▸ **Problem**
In your copy, leave out the pictures; write out all the data exactly.
*** Begin section ***
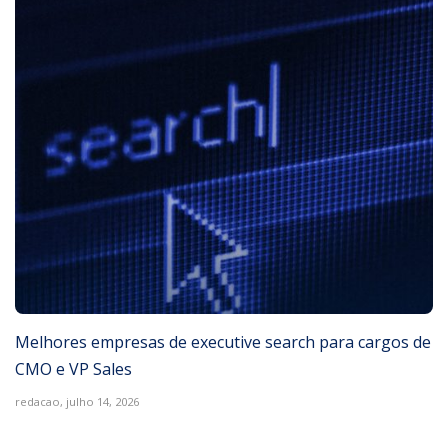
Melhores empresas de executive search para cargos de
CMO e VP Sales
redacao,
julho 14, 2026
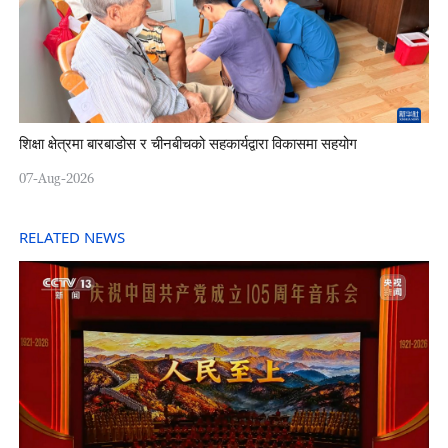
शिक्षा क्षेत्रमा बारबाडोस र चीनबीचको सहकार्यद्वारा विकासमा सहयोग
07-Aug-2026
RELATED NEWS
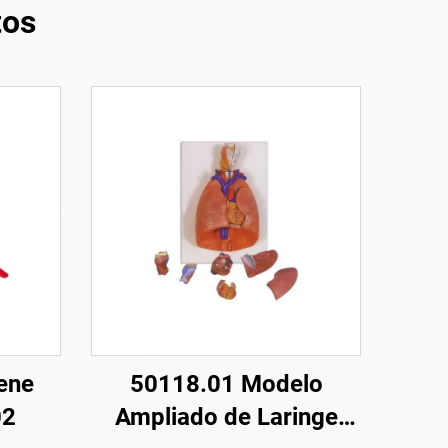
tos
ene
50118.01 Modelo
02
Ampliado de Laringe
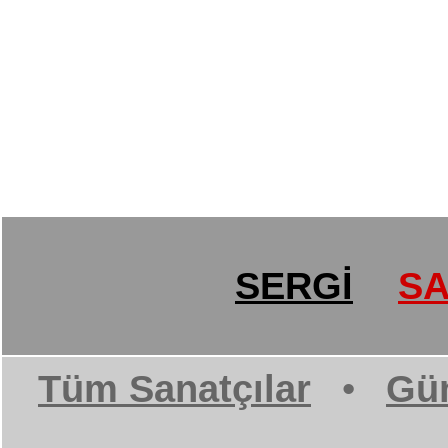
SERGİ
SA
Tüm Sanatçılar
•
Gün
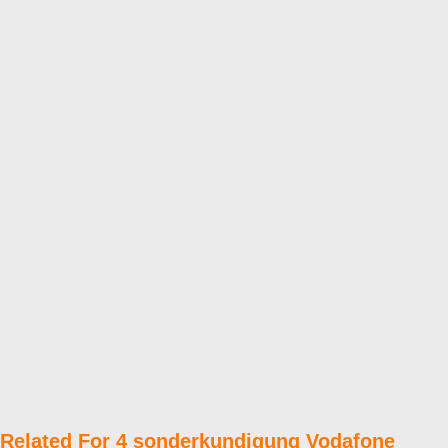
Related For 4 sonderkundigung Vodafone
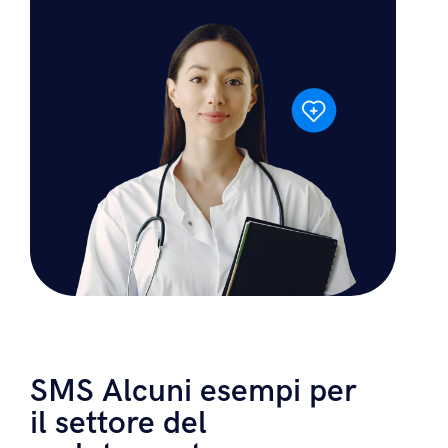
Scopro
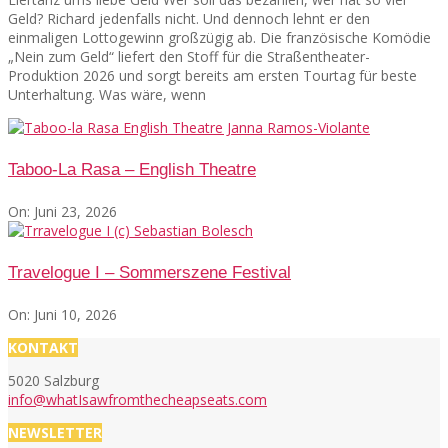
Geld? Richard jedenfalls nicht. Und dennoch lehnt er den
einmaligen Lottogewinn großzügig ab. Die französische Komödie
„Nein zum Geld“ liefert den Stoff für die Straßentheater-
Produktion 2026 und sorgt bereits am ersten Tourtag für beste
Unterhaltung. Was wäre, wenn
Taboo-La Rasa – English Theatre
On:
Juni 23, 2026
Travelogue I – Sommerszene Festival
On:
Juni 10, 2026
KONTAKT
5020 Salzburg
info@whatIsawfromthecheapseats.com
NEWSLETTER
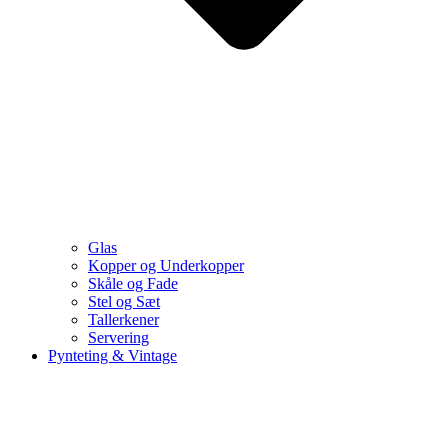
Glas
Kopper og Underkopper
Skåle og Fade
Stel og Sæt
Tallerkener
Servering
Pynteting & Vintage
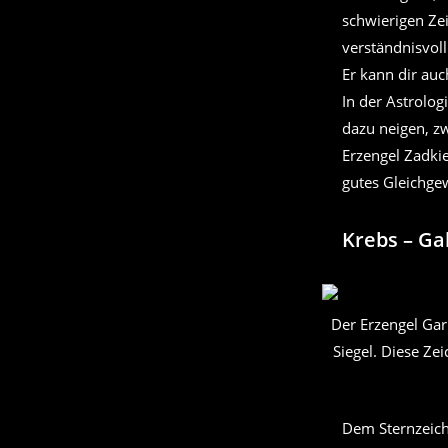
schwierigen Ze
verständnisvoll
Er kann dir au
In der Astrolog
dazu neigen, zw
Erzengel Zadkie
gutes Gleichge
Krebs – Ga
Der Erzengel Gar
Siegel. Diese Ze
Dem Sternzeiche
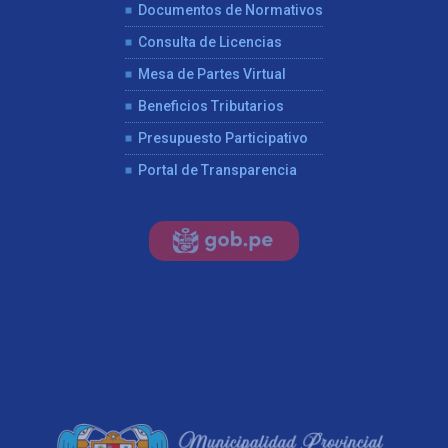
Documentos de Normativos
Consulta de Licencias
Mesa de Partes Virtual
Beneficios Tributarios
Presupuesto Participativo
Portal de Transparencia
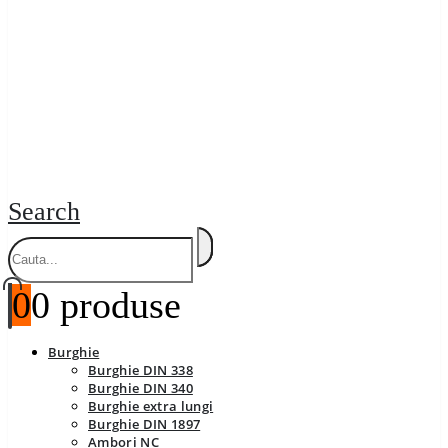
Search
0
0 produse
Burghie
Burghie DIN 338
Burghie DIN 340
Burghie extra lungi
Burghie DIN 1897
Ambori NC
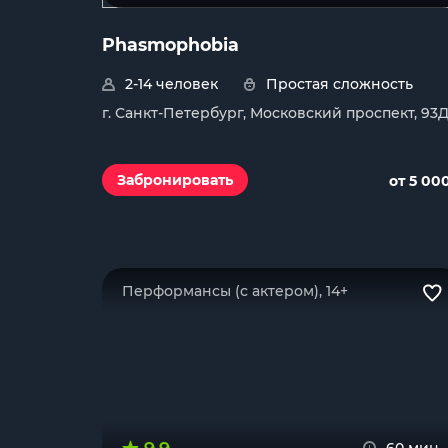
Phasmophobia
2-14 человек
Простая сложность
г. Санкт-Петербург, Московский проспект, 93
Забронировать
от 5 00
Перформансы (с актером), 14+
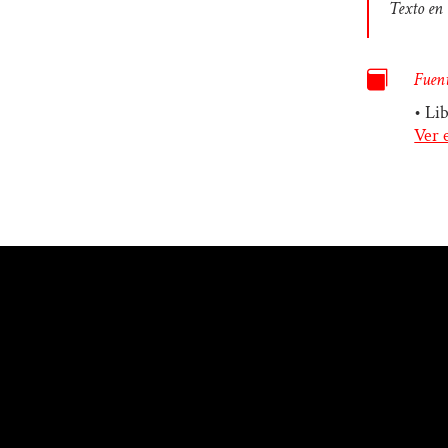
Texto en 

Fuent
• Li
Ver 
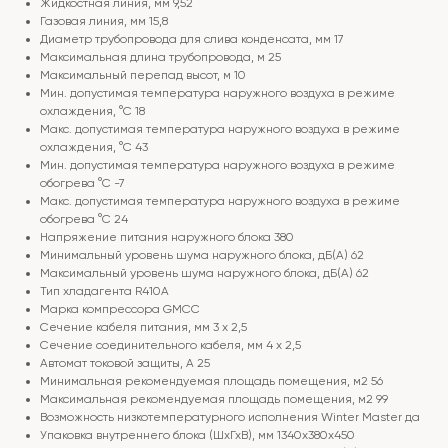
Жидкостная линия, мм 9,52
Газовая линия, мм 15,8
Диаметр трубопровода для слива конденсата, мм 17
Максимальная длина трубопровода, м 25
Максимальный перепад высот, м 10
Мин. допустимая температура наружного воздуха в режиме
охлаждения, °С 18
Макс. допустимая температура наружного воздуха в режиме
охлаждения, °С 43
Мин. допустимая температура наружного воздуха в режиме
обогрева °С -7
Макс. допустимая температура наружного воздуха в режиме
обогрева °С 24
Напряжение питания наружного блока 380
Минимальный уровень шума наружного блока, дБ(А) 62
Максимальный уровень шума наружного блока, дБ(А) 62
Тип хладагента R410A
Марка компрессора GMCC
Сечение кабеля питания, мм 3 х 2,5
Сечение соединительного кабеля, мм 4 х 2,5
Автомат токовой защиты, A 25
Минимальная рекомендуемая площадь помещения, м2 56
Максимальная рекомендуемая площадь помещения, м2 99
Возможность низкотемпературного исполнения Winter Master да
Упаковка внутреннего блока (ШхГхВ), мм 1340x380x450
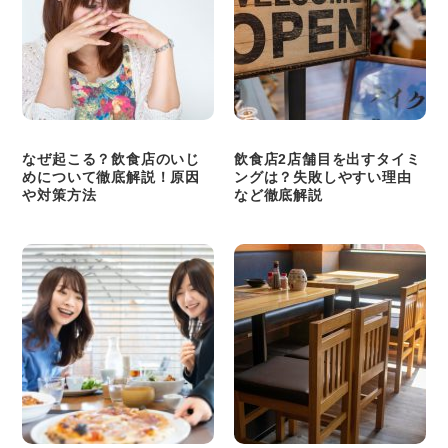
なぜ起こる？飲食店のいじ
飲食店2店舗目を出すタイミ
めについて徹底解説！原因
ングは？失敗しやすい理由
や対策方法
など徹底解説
*** End section ***
▸ **Solution for this problem**
Melhores empresas de executive search para cargos de
CMO e VP Sales
redacao,
julho 14, 2026
शिक्षा क्षेत्रमा बारबाडोस र चीनबीचको सहकार्यद्वारा विकासमा सहयोग
07-Aug-2026
RELATED NEWS
tos
ene
50118.01 Modelo
02
Ampliado de Laringe
SERGİ
SA
Tüm Sanatçılar
•
Gün
Related For 4 sonderkundigung Vodafone
Scopro
Geld? Richard jedenfalls nicht. Und dennoch lehnt er den
einmaligen Lottogewinn großzügig ab. Die französische Komödie
„Nein zum Geld“ liefert den Stoff für die Straßentheater-
Produktion 2026 und sorgt bereits am ersten Tourtag für beste
Unterhaltung. Was wäre, wenn
Taboo-La Rasa – English Theatre
On:
Juni 23, 2026
Travelogue I – Sommerszene Festival
On:
Juni 10, 2026
KONTAKT
5020 Salzburg
info@whatIsawfromthecheapseats.com
NEWSLETTER
Glas
Kopper og Underkopper
Skåle og Fade
Stel og Sæt
Tallerkener
Servering
Pynteting & Vintage
schwierigen Ze
verständnisvoll
Er kann dir au
In der Astrolog
dazu neigen, zw
Erzengel Zadkie
gutes Gleichge
Krebs – Ga
Der Erzengel Gar
Siegel. Diese Ze
Dem Sternzeiche
Documentos de Normativos
Consulta de Licencias
Mesa de Partes Virtual
Beneficios Tributarios
Presupuesto Participativo
Portal de Transparencia
Search
0
0 produse
Burghie
Burghie DIN 338
Burghie DIN 340
Burghie extra lungi
Burghie DIN 1897
Ambori NC
Phasmophobia
2-14 человек
Простая сложность
г. Санкт-Петербург, Московский проспект, 93
Забронировать
от 5 00
Перформансы (с актером), 14+
Texto en 

Fuent
• Li
Ver 
Жидкостная линия, мм 9,52
Газовая линия, мм 15,8
Диаметр трубопровода для слива конденсата, мм 17
Максимальная длина трубопровода, м 25
Максимальный перепад высот, м 10
Мин. допустимая температура наружного воздуха в режиме
охлаждения, °С 18
Макс. допустимая температура наружного воздуха в режиме
охлаждения, °С 43
Мин. допустимая температура наружного воздуха в режиме
обогрева °С -7
Макс. допустимая температура наружного воздуха в режиме
обогрева °С 24
Напряжение питания наружного блока 380
Минимальный уровень шума наружного блока, дБ(А) 62
Максимальный уровень шума наружного блока, дБ(А) 62
Тип хладагента R410A
Марка компрессора GMCC
Сечение кабеля питания, мм 3 х 2,5
Сечение соединительного кабеля, мм 4 х 2,5
Автомат токовой защиты, A 25
Минимальная рекомендуемая площадь помещения, м2 56
Максимальная рекомендуемая площадь помещения, м2 99
Возможность низкотемпературного исполнения Winter Master да
Упаковка внутреннего блока (ШхГхВ), мм 1340x380x450
なぜ起こる？飲食店のいじ
飲食店2店舗目を出すタイミ
めについて徹底解説！原因
ングは？失敗しやすい理由
や対策方法
など徹底解説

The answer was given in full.